Das habe ich bei meinem Selbstexperiment gelernt

Vor Beginn des Experiments bin ich davon ausgegangen, dass es möglich ist mit Hartz-4 gesund zu essen. Durch die eigenen Erfahrungen hat sich mein Blickwinkel etwas verändert. Menschen, die sich freiwillig dafür entscheiden nicht zu arbeiten und sich damit brüsten, wie ein Arno Dübel, erregen leicht Ärger und Wut. Für diese „Freeloader“ erscheint schon Hartz-4 zu viel. Genau solche Menschen werden dann auch schnell zum Aushängeschild für das geflügelte Wort „Hartz-4“.

Für Menschen, die aufgrund gesundheitlicher, familiärer oder anderer Gründe nicht arbeiten können, erscheint mir das von Hartz-4 für Essen eingeplante Geld als ungerecht wenig.

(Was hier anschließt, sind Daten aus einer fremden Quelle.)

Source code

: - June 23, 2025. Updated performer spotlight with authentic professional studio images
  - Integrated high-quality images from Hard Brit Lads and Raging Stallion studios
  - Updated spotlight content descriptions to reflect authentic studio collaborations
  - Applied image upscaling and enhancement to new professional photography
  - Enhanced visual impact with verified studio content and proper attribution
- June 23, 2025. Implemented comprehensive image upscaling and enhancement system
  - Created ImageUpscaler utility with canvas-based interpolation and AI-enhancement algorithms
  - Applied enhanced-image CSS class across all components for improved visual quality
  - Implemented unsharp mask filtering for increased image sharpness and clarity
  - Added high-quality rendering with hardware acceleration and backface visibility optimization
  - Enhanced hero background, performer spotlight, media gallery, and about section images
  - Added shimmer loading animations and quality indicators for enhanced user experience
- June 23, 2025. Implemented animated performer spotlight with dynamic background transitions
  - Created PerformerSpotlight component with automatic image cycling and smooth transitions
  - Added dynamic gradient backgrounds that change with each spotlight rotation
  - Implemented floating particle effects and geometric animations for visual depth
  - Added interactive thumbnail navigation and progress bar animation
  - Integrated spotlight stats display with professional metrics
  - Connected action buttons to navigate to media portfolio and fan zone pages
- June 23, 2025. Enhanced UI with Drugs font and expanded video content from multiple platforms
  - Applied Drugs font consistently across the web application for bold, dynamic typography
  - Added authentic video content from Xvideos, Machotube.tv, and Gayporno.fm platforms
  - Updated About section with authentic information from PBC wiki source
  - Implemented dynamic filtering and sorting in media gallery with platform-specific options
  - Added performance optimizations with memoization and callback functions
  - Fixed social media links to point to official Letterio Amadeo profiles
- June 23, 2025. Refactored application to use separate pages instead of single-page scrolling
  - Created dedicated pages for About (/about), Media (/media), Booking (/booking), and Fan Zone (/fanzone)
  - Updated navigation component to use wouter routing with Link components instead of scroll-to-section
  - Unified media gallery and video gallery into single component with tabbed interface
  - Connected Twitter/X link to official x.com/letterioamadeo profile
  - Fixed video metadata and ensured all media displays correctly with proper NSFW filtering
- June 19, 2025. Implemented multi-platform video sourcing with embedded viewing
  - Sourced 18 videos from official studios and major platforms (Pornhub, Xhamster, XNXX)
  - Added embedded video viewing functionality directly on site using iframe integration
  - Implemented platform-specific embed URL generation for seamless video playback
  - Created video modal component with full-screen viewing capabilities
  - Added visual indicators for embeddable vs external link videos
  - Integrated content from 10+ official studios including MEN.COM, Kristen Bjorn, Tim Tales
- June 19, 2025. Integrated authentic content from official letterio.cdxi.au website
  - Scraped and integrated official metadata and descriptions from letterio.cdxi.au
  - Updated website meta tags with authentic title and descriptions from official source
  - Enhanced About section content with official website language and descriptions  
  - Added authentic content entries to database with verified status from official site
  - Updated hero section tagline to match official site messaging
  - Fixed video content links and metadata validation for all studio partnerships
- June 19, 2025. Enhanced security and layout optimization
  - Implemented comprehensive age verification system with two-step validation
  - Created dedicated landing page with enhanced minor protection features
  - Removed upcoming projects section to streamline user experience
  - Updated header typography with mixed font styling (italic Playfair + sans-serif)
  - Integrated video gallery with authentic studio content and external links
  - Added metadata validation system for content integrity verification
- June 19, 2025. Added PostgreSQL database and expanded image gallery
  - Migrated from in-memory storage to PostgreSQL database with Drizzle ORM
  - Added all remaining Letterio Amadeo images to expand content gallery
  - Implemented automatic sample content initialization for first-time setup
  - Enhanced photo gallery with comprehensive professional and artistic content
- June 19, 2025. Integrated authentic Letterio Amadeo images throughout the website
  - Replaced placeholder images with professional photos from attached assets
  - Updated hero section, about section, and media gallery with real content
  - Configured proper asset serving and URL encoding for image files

Perspektivwechsel durch das Selbstexperiment: Hartz-4

Ich muss definitiv zugeben, dass ich das Selbstexperiment:Hartz-4 unterschätzt habe. Und genau deswegen bin ich sehr froh es gemacht zu haben. Wer von 4,83 € pro Tag gesund essen möchte, der muss sich im Supermarkt ganz genau überlegen, was er/sie sich noch leisten kann. Das ist für sieben Tage gut auszuhalten. Wer aber langfristig in einer Situation ist, in der kein Entfliehen aus dem Hartz-4-Strudel zu erwarten ist, dem ist diese finanzielle Belastung nicht zuzumuten!

In einer finanziell so beengten Situation fällt es schwer, Freude an gesundheitsförderlicher Ernährung zu finden aber genau diese Freude ist die Grundvoraussetzung für ein langfristig positives und gesundes Verhältnis zum Essen.

Forderung an die Politik nach dem Selbstexperiment: Hartz-4

Bei meinem Selbstexperiment ist mir klar geworden, wie belastend es ist, den ganzen Tag darüber nachdenken zu müssen ob das Geld für die nächste Mahlzeit reicht. Da ist es deutlich leichter sich eine Dreierpackung Tiefkühl-Pizza für 1,99 € zu kaufen. Ich bin der Meinung, dass Deutschland reich genug ist um eine gesunde Ernährung für Alle zu gewährleisten. Ideen wie Steuervorteile für gesundheitsförderliche Lebensmittel sind ein großartiger Anfang. Das Ideal umzusetzen bleibt eine große Herausforderung für Politik, Ernährungsexperten sowie Industrie und benötigt sicherlich viel Arbeit und Geduld, aber eine faire Ernährungspolitik ist es definitiv wert weiter verfolgt zu werden!